Goroutine leaks happen when you spawn a background worker and forget to pass a cancellable context. The worker waits on a channel that never closes. The span never ends. The trace never completes. Always derive a child context with context.WithCancel or context.WithTimeout for background work, and call the cancel function when the parent request finishes.
The worst goroutine bug is the one that never logs.
When to reach for tracing
Tracing is powerful, but it is not a replacement for every observability tool. Pick the right instrument for the job.

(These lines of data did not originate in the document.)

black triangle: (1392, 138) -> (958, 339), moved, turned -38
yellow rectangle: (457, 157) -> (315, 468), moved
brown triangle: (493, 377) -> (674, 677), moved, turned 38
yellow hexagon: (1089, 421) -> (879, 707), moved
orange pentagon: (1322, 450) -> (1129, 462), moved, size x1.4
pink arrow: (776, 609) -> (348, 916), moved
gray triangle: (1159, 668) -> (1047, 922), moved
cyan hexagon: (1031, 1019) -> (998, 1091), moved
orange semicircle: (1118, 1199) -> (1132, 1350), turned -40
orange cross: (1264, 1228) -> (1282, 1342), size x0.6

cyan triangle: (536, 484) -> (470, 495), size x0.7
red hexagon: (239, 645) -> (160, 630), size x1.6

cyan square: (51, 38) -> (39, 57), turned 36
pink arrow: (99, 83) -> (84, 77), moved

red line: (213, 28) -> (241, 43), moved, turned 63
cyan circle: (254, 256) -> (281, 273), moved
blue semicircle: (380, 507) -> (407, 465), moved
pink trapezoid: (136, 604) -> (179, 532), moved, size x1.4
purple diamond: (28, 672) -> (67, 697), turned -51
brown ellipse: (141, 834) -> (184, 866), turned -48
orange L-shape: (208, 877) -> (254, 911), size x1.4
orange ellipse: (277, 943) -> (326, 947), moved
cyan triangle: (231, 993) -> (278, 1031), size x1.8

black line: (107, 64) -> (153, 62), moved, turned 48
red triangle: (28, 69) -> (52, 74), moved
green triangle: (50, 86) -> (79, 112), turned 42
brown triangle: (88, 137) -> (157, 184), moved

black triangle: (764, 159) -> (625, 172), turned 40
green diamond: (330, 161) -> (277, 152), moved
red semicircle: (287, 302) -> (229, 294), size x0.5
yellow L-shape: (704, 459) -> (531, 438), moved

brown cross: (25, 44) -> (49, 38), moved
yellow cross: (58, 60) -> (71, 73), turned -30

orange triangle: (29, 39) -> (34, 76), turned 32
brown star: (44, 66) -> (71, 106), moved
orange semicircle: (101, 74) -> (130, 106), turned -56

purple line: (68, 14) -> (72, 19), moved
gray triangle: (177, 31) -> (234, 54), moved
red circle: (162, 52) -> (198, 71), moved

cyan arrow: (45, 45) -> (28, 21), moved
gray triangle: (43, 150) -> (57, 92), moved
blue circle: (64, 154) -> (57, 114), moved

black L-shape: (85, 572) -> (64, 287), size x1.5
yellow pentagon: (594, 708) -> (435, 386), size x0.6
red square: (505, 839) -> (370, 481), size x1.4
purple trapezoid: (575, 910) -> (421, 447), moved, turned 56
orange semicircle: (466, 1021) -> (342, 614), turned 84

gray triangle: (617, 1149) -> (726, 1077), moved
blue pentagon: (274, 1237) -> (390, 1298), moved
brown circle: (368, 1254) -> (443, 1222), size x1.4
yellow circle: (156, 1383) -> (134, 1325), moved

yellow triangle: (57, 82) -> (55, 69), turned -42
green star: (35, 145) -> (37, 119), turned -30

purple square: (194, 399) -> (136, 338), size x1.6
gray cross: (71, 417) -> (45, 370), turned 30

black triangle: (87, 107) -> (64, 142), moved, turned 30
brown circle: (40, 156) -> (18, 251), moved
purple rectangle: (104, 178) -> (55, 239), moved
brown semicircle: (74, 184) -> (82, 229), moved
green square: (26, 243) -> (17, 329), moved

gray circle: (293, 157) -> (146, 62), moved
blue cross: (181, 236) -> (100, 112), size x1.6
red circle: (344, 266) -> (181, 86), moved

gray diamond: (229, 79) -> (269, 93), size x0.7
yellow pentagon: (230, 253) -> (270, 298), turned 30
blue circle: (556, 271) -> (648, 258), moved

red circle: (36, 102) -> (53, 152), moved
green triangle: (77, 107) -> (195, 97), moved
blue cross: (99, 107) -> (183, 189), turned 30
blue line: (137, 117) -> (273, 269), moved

Use OpenTelemetry tracing when you need to follow a single request across multiple functions or services. Use structured logging with slog when you need to record discrete events with key-value pairs for auditing or debugging. Use metrics when you need to aggregate counts, averages, or percentiles over time. Use simple log.Println when you are writing a short script that will never run in production. Use distributed tracing when latency spikes are intermittent and you cannot reproduce them locally. Use error wrapping with fmt.Errorf and %w when you need to preserve error chains without the overhead of a full trace.
Tracing adds overhead. Every span allocation, attribute set, and context propagation step costs CPU cycles. Keep spans coarse. Do not trace every loop iteration. Trace the boundaries: HTTP handlers, database queries, external API calls, and message queue consumers. If a function takes less than a few milliseconds, skip the span. The dashboard will thank you.